Now Oswalt is trying to cash in on the “short season” concept, but … “He’s not ready to go,” said Rangers GM Jon Daniels. “He hasn’t thrown to hitters yet. It’ll definitely take him some time. I don’t know how much time, but he’s not an immediate option.”
He hasn’t thrown? Why is a veteran pitcher, who is reportedly in good health, not “ready to go?” How can that be? Oswalt has been sitting around since January and instead of working out, he waited.
Oswalt knew in January, after he turned down the Tigers, that he had no intention pitching until mid-season. That’s what makes the “short season” blueprint ridiculous and, honestly, unfair to other veterans who are pitchers their hearts out from March to October. Should a pitcher with Oswalt’s track record be allowed to simply sit back, wait for the market to develop, then sign with a team who fought through the first three months of the season to stay in contention? It’s not like Oswalt could find an interested team last winter. Smells like a selfish proposition to me.

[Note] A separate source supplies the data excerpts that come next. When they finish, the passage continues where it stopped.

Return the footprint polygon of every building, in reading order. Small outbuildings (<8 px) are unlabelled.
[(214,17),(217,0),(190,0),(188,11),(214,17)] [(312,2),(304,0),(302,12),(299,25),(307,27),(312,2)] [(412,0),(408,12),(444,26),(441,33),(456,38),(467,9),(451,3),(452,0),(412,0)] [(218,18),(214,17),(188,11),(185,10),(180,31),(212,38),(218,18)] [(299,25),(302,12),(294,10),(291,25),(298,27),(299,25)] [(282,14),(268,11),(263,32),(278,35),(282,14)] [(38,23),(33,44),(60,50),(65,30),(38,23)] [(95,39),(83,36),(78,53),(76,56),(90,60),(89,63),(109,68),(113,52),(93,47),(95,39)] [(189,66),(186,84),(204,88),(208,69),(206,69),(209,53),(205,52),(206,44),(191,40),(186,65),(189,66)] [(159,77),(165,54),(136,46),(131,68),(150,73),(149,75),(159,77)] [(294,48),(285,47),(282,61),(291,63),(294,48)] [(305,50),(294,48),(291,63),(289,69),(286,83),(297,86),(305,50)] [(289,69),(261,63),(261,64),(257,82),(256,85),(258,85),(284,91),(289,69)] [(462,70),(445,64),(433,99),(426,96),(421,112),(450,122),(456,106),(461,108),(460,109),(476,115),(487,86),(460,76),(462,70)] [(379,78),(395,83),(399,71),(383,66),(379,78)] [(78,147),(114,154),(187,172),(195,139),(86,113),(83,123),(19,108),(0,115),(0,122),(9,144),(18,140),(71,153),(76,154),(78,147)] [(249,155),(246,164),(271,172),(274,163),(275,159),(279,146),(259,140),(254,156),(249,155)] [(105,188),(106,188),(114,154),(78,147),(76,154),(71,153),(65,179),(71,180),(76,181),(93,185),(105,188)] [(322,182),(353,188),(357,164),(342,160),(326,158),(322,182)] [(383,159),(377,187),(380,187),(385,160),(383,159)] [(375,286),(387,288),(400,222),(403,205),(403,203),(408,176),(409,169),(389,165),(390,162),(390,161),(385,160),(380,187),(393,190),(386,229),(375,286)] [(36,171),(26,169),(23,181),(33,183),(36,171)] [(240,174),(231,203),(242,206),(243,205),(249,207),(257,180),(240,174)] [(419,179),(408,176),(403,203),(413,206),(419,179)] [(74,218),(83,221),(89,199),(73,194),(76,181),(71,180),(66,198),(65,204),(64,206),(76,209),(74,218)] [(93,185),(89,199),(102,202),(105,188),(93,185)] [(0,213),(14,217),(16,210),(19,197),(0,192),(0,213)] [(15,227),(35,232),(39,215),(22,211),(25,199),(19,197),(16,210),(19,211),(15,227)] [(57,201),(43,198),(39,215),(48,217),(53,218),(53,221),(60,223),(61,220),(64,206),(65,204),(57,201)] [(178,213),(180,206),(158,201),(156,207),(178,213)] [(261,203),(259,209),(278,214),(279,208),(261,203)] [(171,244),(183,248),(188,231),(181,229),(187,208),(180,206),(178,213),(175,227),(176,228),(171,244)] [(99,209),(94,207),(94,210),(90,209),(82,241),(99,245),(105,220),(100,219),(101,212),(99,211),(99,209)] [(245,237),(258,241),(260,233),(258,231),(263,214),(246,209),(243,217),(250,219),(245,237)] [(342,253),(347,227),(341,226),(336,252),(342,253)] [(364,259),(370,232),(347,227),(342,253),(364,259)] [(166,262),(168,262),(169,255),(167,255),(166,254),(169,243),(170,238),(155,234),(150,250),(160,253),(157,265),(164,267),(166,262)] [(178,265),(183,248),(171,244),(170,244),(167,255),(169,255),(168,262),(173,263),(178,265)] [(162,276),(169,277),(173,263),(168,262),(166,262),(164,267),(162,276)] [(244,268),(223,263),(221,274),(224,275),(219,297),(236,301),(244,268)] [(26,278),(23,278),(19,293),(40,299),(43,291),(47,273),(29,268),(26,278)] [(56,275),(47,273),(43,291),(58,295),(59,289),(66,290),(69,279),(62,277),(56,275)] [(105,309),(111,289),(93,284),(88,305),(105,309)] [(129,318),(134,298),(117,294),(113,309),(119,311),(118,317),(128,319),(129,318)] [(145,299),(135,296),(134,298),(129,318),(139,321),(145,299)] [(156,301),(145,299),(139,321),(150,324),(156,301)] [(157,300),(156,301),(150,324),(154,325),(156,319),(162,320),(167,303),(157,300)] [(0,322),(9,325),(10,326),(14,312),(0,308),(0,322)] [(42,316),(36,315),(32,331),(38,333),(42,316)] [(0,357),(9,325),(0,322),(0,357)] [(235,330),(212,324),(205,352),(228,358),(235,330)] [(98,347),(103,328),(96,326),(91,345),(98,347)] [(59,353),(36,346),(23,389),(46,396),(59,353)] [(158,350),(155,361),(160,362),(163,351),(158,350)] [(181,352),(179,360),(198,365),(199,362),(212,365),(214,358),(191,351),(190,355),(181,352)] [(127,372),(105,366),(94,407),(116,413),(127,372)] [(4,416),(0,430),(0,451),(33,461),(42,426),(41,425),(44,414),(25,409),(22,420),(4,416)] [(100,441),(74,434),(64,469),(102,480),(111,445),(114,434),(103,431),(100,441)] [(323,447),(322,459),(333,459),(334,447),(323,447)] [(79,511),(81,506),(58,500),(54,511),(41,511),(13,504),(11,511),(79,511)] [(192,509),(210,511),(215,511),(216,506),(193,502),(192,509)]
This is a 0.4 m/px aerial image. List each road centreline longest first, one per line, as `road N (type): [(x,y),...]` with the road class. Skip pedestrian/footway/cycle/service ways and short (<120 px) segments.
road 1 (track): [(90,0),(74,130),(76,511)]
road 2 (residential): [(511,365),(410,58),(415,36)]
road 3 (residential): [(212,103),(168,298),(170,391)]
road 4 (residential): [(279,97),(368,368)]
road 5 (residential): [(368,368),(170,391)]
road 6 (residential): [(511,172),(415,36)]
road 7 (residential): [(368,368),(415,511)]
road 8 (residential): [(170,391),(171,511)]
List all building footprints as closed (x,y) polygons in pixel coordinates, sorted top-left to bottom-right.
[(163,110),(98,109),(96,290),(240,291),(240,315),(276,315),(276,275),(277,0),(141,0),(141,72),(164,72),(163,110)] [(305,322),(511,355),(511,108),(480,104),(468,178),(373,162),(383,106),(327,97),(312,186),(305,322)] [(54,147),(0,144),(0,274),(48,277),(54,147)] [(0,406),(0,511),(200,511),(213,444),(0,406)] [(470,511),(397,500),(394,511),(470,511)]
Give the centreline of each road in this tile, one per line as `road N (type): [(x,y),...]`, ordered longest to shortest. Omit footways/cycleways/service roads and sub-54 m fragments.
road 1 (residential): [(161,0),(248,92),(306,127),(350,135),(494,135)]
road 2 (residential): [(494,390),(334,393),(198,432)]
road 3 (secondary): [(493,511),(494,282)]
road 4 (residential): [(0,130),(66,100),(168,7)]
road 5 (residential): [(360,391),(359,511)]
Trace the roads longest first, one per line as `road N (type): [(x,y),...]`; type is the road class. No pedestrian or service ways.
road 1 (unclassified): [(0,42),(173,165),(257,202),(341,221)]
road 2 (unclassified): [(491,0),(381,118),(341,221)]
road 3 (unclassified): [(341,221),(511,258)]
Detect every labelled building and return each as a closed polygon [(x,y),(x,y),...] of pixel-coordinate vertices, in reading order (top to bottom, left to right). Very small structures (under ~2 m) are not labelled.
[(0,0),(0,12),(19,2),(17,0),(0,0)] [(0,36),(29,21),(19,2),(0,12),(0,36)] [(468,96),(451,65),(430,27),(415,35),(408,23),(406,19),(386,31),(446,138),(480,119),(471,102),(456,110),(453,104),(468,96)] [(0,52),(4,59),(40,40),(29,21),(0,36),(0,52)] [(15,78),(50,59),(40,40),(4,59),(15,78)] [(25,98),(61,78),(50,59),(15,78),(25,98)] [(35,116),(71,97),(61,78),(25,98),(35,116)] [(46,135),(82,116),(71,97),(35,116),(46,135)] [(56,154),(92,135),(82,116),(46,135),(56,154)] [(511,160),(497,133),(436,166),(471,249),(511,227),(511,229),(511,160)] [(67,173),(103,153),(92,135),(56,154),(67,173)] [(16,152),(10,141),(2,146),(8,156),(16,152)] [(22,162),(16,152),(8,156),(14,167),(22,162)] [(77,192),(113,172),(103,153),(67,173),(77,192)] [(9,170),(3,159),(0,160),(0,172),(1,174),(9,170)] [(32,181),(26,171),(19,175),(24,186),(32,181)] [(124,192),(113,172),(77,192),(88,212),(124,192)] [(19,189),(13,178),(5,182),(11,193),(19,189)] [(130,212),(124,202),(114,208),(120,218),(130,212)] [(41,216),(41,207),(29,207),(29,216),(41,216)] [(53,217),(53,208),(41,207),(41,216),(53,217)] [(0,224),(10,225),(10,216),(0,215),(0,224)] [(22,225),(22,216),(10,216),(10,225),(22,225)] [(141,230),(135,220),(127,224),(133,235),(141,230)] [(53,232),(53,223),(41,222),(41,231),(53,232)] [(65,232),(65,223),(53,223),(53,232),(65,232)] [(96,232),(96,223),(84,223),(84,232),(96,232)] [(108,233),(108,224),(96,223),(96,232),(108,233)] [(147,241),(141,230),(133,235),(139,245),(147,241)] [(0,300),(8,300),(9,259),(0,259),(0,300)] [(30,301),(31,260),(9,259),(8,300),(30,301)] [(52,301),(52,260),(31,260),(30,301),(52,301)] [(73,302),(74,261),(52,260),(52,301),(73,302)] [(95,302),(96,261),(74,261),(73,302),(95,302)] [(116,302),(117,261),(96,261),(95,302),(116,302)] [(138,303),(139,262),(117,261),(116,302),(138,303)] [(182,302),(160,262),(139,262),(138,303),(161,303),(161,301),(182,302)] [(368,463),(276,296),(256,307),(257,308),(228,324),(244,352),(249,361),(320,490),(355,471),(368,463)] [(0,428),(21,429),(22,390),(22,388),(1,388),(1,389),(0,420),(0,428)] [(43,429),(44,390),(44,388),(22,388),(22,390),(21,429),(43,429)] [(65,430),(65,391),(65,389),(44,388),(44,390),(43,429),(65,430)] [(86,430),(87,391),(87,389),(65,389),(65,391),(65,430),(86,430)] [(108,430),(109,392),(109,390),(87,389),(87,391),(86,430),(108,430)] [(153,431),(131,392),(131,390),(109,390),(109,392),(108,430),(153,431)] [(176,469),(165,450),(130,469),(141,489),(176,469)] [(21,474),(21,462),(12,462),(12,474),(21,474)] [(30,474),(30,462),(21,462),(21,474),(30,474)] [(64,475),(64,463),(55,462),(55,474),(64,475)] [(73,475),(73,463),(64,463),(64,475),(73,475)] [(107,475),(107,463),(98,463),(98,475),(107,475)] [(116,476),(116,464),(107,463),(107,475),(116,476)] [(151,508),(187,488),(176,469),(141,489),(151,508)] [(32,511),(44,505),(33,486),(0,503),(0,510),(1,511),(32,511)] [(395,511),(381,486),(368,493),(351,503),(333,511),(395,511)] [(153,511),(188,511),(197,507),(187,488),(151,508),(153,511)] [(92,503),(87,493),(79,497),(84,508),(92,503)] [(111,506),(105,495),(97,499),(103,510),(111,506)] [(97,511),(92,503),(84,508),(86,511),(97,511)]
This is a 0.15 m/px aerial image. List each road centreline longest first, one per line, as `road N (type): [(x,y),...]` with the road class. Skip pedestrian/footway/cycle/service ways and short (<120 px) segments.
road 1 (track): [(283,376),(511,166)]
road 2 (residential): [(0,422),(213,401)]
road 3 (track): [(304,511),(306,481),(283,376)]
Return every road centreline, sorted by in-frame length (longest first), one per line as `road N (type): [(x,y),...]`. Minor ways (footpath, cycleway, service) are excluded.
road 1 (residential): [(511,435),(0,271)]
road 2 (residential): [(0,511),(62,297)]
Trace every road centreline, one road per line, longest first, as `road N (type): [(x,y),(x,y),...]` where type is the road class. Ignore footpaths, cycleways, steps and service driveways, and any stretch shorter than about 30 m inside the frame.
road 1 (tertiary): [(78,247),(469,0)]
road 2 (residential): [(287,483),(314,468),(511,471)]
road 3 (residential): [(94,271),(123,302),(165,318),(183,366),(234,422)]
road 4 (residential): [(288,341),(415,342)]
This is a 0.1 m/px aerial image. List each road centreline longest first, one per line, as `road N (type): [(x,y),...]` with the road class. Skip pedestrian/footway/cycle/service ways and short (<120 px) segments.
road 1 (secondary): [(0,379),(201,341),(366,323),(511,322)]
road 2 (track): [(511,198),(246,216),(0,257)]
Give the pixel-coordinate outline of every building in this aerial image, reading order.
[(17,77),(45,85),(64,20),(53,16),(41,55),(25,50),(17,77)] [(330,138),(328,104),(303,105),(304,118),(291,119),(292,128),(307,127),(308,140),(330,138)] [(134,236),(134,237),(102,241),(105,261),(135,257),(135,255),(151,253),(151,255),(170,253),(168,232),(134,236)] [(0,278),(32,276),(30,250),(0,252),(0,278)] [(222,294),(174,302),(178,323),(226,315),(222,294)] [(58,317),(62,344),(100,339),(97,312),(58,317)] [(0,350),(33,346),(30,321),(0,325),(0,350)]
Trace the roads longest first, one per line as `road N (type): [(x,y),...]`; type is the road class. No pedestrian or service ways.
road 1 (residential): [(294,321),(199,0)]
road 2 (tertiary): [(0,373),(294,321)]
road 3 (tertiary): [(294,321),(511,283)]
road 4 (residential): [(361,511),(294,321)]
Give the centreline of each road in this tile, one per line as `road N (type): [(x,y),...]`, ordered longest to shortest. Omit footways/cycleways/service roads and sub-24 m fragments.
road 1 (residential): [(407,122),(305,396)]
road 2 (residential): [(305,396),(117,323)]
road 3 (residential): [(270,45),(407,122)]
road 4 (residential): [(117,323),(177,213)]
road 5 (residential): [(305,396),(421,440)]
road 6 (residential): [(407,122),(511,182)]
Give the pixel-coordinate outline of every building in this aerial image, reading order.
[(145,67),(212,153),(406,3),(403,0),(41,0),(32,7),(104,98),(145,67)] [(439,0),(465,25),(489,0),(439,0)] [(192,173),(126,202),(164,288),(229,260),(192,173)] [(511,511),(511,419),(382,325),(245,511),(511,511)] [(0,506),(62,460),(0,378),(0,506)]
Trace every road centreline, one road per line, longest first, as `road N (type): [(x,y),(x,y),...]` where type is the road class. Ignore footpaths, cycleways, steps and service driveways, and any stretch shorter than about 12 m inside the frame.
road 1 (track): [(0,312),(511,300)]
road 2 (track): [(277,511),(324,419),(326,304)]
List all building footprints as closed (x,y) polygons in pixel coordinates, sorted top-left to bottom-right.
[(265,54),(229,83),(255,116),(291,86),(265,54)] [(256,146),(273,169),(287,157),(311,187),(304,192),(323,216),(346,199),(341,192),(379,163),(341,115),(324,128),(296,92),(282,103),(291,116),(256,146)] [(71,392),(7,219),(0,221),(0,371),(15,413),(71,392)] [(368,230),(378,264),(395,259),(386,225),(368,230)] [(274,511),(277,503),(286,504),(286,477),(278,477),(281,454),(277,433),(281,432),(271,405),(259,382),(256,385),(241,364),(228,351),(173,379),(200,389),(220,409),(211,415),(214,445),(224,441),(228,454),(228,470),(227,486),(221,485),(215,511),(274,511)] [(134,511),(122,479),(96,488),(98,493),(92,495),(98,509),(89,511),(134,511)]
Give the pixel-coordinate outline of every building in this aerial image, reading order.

Stop. I’ve heard the argument: Oswalt is a free agent. He has the right to negotiate any time with any team he wants too. Yes he does, but what if more veteran pitchers begin employing the “short season” strategy? We could have a laundry list of veteran players skipping spring training, resting, relaxing, waiting and watching as contenders and pretenders are determined, teams in contention get desperate for a fresh, successful arm(s), the free agent market could renew and reset itself in June and July. It would be the birth of the “short season” for veteran pitchers looking to extend their career, not to mention the potential of playing for a World Series, by cherry-picking where and when you play.